> Exercise:
Only the lines from the line holding "always @(*) begin" through the final line of the entries below are to be returned, exactly as they stand.

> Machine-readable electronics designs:
:::

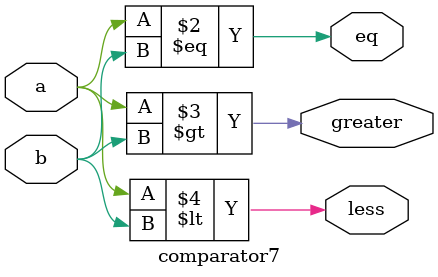
<source format=v>
module comparator7 (
    input a,
    input b,
    output reg eq,
    output reg greater,
    output reg less
);

    always @(*) begin
        eq = (a == b);
        greater = (a > b);
        less = (a < b);
    end

endmodule
</source>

:::

> Output of the exercise:
    always @(*) begin
        eq = (a == b);
        greater = (a > b);
        less = (a < b);
    end

endmodule
</source>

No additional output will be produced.